== Problem statement ==
Set down, word for word, the stretch of lines from the one containing "[1032,457,1159,479] (emp_no , ->" to the end of the records below.

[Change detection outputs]
==*==
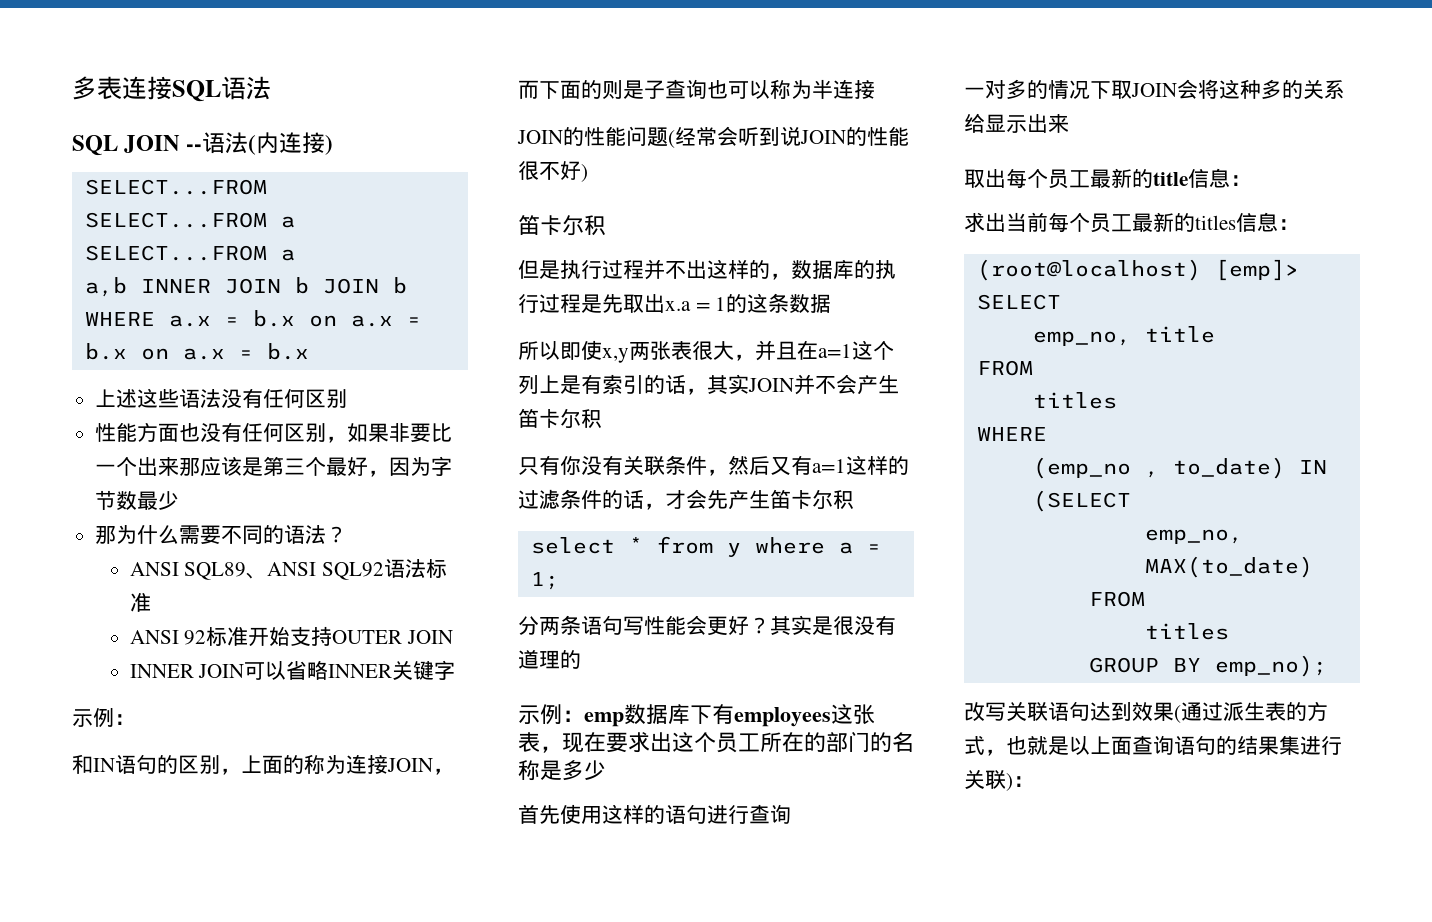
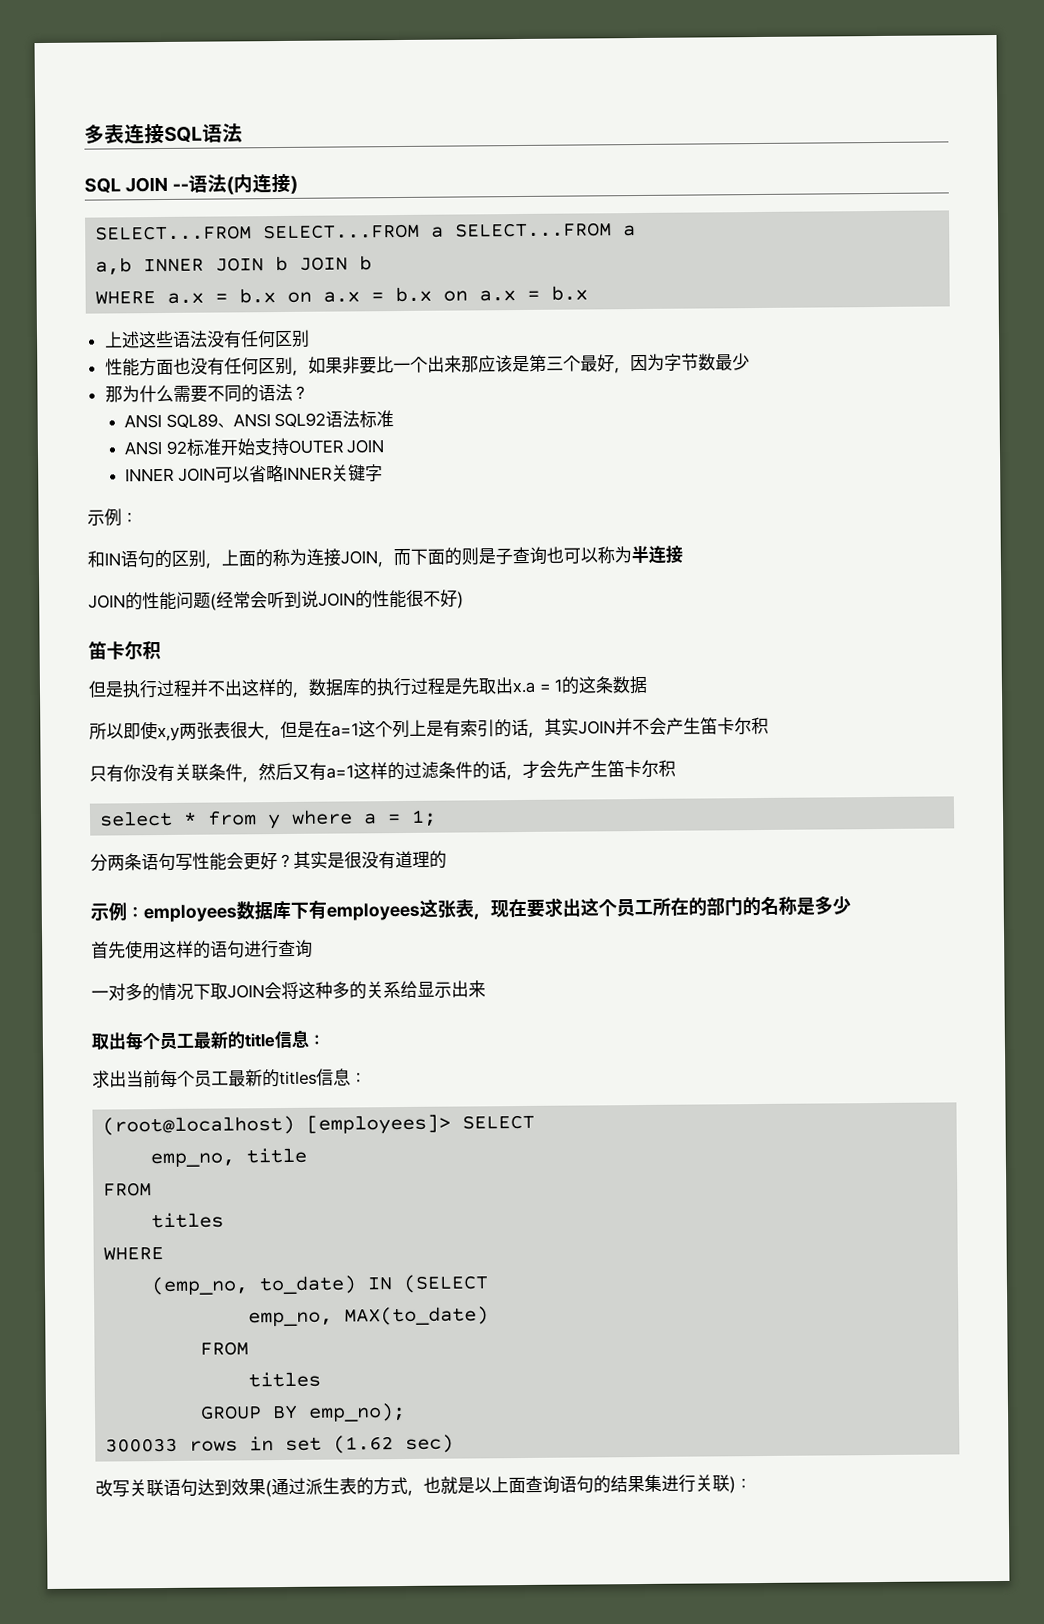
[755,340,797,361] 并且 -> [280,720,315,739] 但是
[584,712,624,727] emp -> [143,904,237,923] employees
[1214,259,1299,281] [emp]> -> [306,1114,452,1135] [employees]>
[1032,457,1159,479] (emp_no , -> [151,1276,250,1296] (emp_no,
(1327, 666) none -> [105,1434,455,1454] // 300033 rows in set (1.62 sec)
==*==
== Task answer ==
[1032,457,1159,479] (emp_no , -> [151,1276,250,1296] (emp_no,
(1327, 666) none -> [105,1434,455,1454] // 300033 rows in set (1.62 sec)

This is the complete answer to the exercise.